The Supreme Court has historically rejected free exercise challenges to neutral laws that regulate action, especially actions that harm other citizens.
There is no logical or practical way to draw a line between religiously motivated racial discrimination and racial discrimination motivated by nonreligious beliefs.
The Free Exercise Clause of the First Amendment does not mean that anyone with a religious objection be permitted to disregard this religiously neutral anti-discrimination law.
Elevating religion and actions based on religious beliefs above the law by granting them exemptions to general and neutrally applicable laws will create chaos and have far-reaching effects, FFRF maintains.

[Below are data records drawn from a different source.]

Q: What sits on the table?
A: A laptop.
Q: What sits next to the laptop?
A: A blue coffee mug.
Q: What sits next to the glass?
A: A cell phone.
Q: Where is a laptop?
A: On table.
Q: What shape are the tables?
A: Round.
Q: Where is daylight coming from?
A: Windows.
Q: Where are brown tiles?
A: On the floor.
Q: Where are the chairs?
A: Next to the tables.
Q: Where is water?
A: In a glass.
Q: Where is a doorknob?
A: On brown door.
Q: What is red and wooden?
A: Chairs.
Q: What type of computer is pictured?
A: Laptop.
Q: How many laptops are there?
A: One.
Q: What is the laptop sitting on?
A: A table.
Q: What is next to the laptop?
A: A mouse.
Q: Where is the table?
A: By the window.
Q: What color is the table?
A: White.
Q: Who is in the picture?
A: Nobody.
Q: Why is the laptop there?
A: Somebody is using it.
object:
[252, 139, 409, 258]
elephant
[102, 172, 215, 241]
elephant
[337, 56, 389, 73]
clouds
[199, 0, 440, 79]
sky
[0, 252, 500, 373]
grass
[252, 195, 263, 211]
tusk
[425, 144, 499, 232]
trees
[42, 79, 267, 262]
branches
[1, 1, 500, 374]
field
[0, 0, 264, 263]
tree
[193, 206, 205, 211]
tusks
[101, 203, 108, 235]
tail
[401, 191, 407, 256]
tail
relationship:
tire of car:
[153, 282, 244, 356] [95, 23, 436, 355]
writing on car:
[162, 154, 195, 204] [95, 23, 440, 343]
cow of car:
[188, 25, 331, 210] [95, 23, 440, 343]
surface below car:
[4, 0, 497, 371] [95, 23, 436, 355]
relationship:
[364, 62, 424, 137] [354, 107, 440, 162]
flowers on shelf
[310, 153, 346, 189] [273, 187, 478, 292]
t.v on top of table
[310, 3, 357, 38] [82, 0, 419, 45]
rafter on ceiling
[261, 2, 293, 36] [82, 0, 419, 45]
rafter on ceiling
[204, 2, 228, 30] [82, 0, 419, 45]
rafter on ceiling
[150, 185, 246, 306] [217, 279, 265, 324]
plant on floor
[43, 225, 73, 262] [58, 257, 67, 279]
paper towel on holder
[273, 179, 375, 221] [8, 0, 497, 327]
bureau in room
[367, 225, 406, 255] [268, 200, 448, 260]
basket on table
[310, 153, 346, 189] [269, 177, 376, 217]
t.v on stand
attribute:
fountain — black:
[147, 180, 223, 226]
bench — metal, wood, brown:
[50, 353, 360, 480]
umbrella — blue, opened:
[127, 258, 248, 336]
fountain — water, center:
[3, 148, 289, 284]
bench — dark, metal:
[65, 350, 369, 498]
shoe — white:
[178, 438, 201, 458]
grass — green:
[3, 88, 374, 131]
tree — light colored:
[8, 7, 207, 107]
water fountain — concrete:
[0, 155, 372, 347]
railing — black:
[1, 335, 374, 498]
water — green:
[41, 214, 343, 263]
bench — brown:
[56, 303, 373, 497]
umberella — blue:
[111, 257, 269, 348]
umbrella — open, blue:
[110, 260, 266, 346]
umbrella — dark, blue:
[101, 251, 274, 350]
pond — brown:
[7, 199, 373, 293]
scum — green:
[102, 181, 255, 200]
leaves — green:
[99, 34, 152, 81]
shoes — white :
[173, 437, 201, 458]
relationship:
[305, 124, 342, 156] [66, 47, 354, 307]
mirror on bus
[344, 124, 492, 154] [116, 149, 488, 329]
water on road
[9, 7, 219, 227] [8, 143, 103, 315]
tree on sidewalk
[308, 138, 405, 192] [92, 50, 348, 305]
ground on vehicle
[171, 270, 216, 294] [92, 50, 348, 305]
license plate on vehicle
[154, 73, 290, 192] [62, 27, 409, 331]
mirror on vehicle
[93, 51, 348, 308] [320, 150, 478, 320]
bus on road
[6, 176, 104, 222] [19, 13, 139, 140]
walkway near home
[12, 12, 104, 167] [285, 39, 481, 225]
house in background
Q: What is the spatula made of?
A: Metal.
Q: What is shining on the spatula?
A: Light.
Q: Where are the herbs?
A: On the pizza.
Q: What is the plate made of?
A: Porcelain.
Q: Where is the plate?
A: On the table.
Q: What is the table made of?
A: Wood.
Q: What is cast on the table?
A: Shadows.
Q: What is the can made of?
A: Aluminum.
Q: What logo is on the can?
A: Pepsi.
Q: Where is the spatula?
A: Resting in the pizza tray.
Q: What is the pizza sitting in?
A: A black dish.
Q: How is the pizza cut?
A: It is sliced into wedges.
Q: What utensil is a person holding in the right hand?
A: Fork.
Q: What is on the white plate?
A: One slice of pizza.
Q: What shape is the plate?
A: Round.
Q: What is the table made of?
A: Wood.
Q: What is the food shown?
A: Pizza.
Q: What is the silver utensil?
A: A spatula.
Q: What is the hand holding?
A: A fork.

Discrimination against atheists will increase. The bakery admits that its owner refuses to design custom cakes that “promote atheism,” along with those that promote “racism, or indecency.” Given that the company regards selling any wedding cake to a gay couple as “promoting gay marriage,” it’s easy to see how a desire not to “promote atheism” might similarly result in a refusal of service based on a customer’s atheism.
FFRF’s interest in this case arises from the fact that most of its members are atheists or nonbelievers, as are the members of the public it serves
FFRF’s Managing Staff Attorney Rebecca Markert is the Counsel of Record on the brief, with principal writing by FFRF Staff Attorney Elizabeth Cavell.